**Requirement**
Copy the items from the line with "left knee: (289, 247, 6)" up to and including the line with "right hip: (276, 219, 1)", character for character.

**Data for processing**
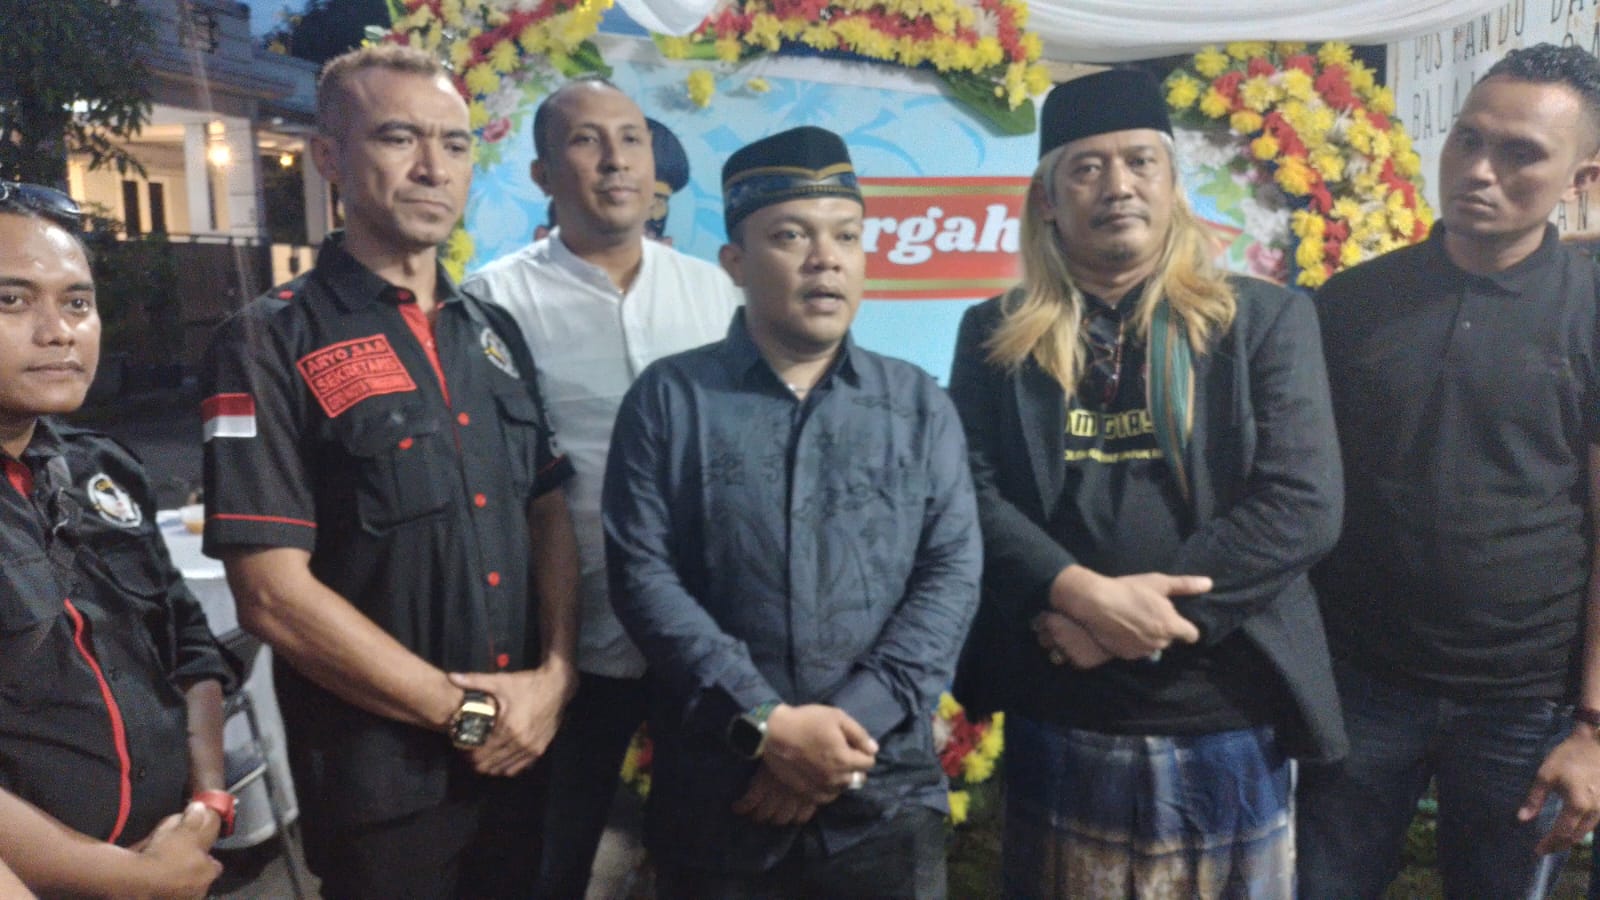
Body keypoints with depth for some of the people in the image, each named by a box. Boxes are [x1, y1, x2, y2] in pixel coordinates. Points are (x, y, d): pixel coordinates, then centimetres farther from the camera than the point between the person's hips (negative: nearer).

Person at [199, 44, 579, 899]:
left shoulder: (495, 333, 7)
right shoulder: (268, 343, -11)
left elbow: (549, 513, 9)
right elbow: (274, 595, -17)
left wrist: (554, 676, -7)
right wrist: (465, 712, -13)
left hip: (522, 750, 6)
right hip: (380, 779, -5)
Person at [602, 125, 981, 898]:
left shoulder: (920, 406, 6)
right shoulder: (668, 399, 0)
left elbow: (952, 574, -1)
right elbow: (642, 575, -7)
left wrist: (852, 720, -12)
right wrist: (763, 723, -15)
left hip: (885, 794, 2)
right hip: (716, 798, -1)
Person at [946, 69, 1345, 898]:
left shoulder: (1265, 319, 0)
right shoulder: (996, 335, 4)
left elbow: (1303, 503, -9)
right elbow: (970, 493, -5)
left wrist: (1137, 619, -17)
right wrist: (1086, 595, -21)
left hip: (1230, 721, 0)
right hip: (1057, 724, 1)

* * *

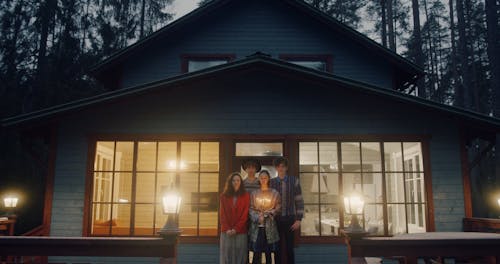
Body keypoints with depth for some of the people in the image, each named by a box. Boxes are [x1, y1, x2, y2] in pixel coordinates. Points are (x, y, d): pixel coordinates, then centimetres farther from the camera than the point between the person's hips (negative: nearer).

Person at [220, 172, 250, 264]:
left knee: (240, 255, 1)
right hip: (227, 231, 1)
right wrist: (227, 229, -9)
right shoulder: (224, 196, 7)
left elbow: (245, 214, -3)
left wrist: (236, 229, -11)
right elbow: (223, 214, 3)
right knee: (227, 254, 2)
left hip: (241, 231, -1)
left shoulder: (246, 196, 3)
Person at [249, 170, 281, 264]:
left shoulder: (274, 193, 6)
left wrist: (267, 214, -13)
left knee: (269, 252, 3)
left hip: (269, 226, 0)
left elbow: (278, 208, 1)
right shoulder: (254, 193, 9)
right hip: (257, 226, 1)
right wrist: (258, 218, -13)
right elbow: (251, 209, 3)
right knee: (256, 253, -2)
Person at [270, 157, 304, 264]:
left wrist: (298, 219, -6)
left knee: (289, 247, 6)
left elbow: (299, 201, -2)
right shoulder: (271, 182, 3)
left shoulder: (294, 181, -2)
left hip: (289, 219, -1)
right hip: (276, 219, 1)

**Exercise response**
left knee: (289, 247, 6)
left elbow: (299, 201, -2)
right shoulder: (271, 182, 3)
left shoulder: (294, 181, -2)
left hip: (289, 219, -1)
right hip: (276, 219, 1)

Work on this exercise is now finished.